Some hospitals, clinics and cities that run the specimens themselves or outsource to an array of different labs can deliver results in a timely fashion. State labs in Texas, which is experiencing a major outbreak, say their turnaround time is two to three days. But many results take far longer.
LabCorp and Quest, the two biggest commercial labs, have both acknowledged sometimes long delays in processing the vastly increased volume of tests. Governors are furious. Gov. Jared Polis of Colorado said that the nine days it sometimes took to get a result from these companies rendered them "almost useless."

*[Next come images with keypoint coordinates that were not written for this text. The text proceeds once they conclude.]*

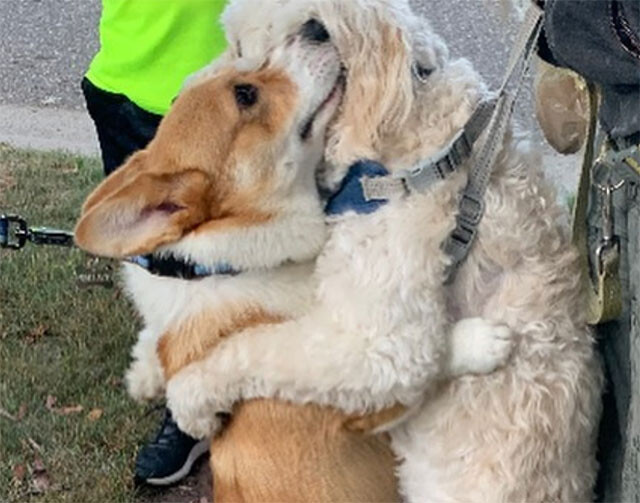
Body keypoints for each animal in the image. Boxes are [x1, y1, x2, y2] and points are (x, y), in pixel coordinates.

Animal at [72, 0, 604, 502]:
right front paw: (146, 369)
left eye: (246, 67)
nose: (315, 29)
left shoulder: (379, 346)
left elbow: (253, 351)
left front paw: (189, 397)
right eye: (239, 45)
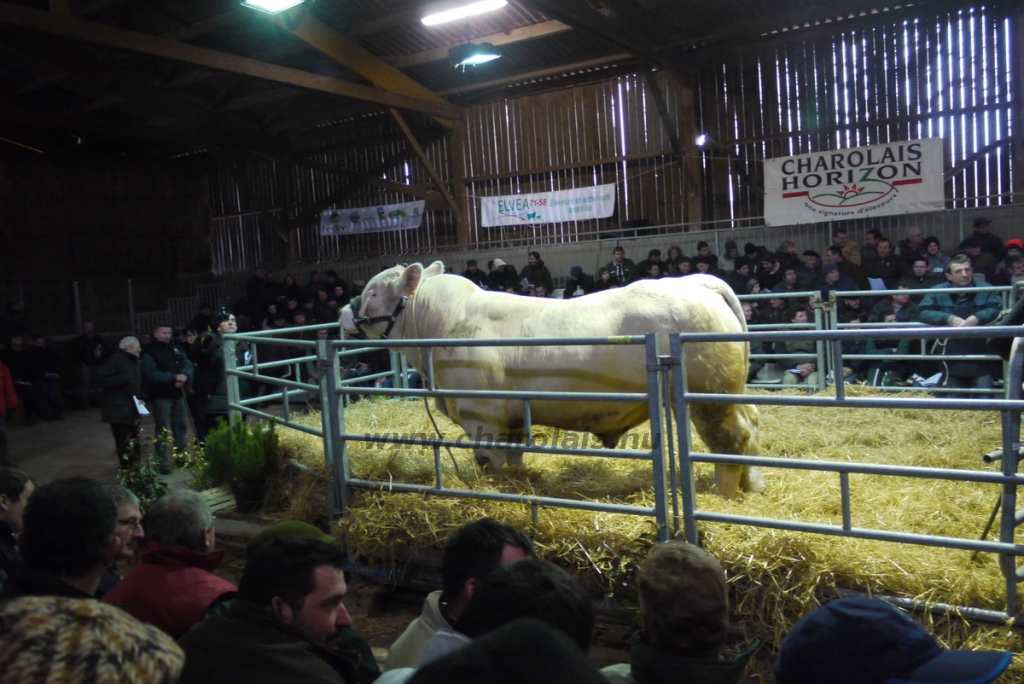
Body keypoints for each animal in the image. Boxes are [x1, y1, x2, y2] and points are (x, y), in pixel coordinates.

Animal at [344, 260, 761, 497]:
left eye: (373, 291)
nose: (344, 312)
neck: (439, 327)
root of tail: (698, 283)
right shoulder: (510, 417)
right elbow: (514, 458)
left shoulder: (481, 415)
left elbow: (489, 462)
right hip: (730, 390)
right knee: (752, 426)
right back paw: (753, 487)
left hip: (707, 395)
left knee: (730, 439)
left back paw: (723, 496)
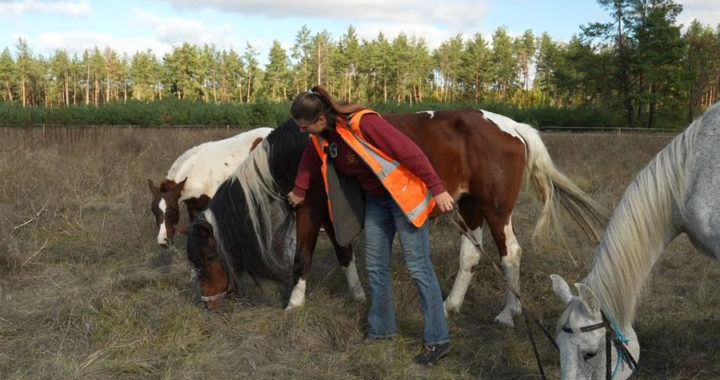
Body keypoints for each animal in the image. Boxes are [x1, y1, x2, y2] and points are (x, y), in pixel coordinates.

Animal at [187, 108, 608, 326]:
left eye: (206, 257)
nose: (208, 304)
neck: (298, 150)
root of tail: (513, 127)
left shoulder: (309, 211)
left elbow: (302, 258)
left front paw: (294, 303)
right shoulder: (331, 213)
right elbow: (344, 253)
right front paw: (358, 295)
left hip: (495, 210)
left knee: (511, 255)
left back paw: (508, 313)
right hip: (468, 207)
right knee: (471, 255)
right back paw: (450, 305)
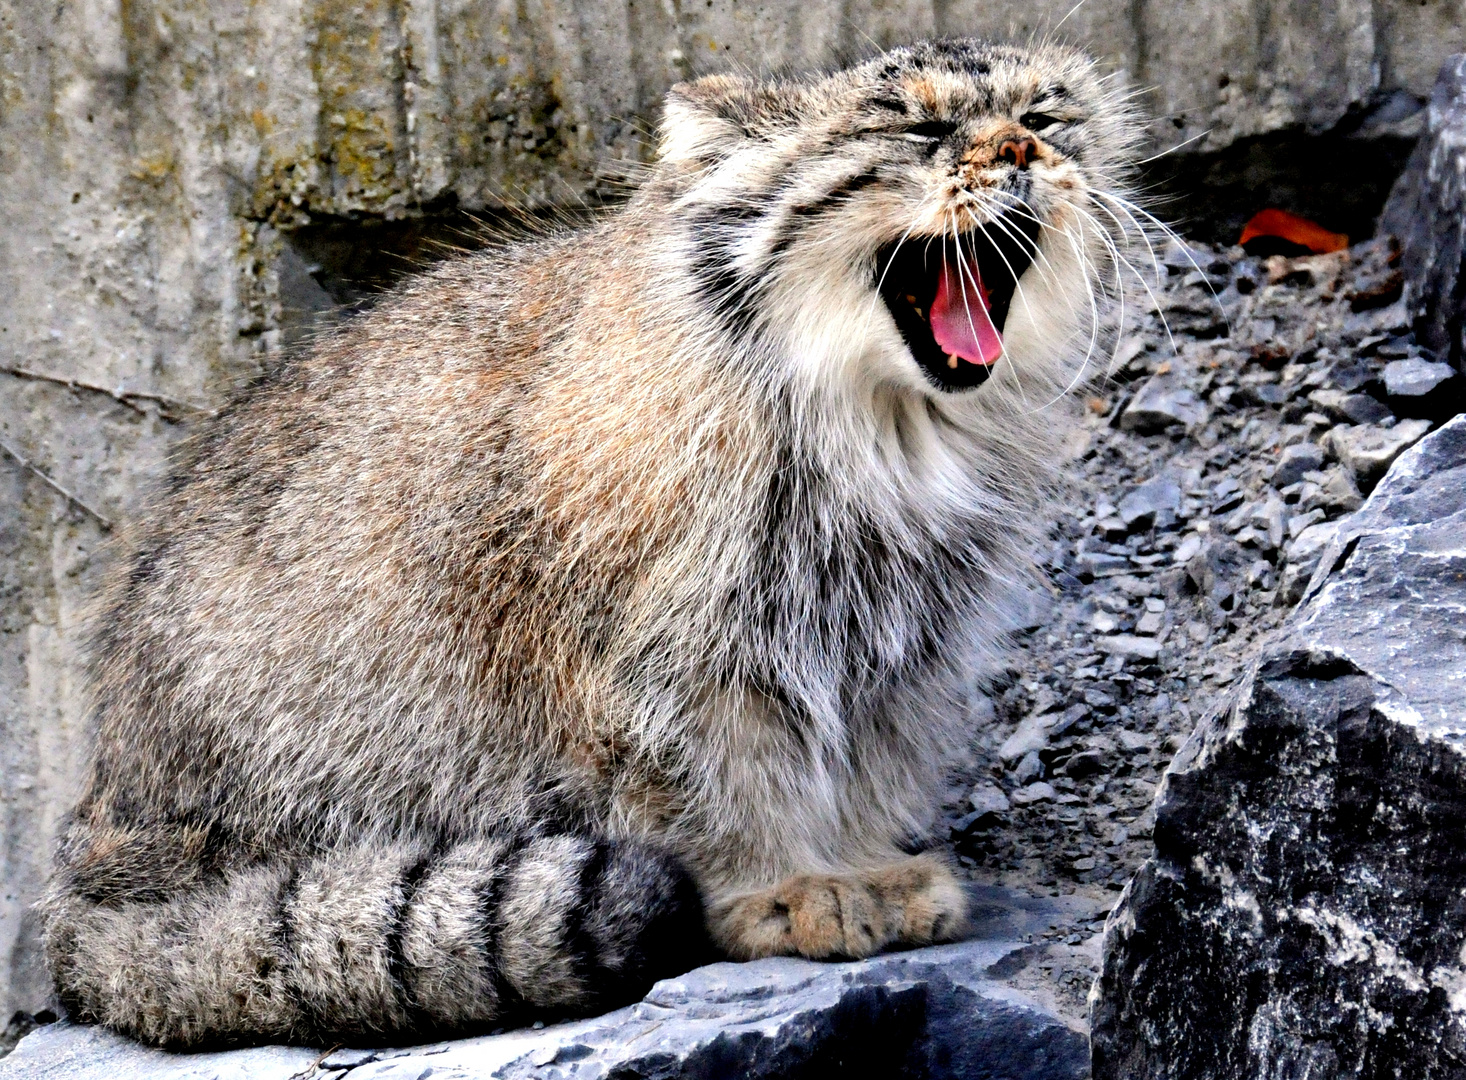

A coronavirus test is not really a test if the result is too late to act on. So labs need to ramp up capacity, as they've vowed to do. More important, all those centers offering free testing need to take responsibility for delivering results within 48 or, maybe, 72 hours. That means contracting with labs that can guarantee turnaround.
"Anyone who wants a test can get one" is a nice-sounding political promise, but it's not helping anyone. Sick people need to know if they're sick with the coronavirus. Those who have been seriously exposed need to know if they got it. And others will need tests to be cleared for work, school or a family visit with vulnerable relatives.
This is how the coronavirus played out in my family's vacation: While my son arrived on schedule, his test results did not. So he was consigned to the quarantine cottage. He wore a mask in the house and the car. We ate outdoors and he sat at the far end of a picnic table. We even squirted the ketchup on his burger for him, so that he wouldn't have to touch the bottle. Each morning we checked the app, hoping for deliverance. It never came.
Finally, 12 days after my son's last potential exposure at the Independence Day picnic, I agreed he could take off the mask. He had no symptoms and at that point he was most likely no longer contagious, either way. We hugged and enjoyed our last two days of vacation. Then he returned to New York.
The next morning, I got his text: "Test came back negative!"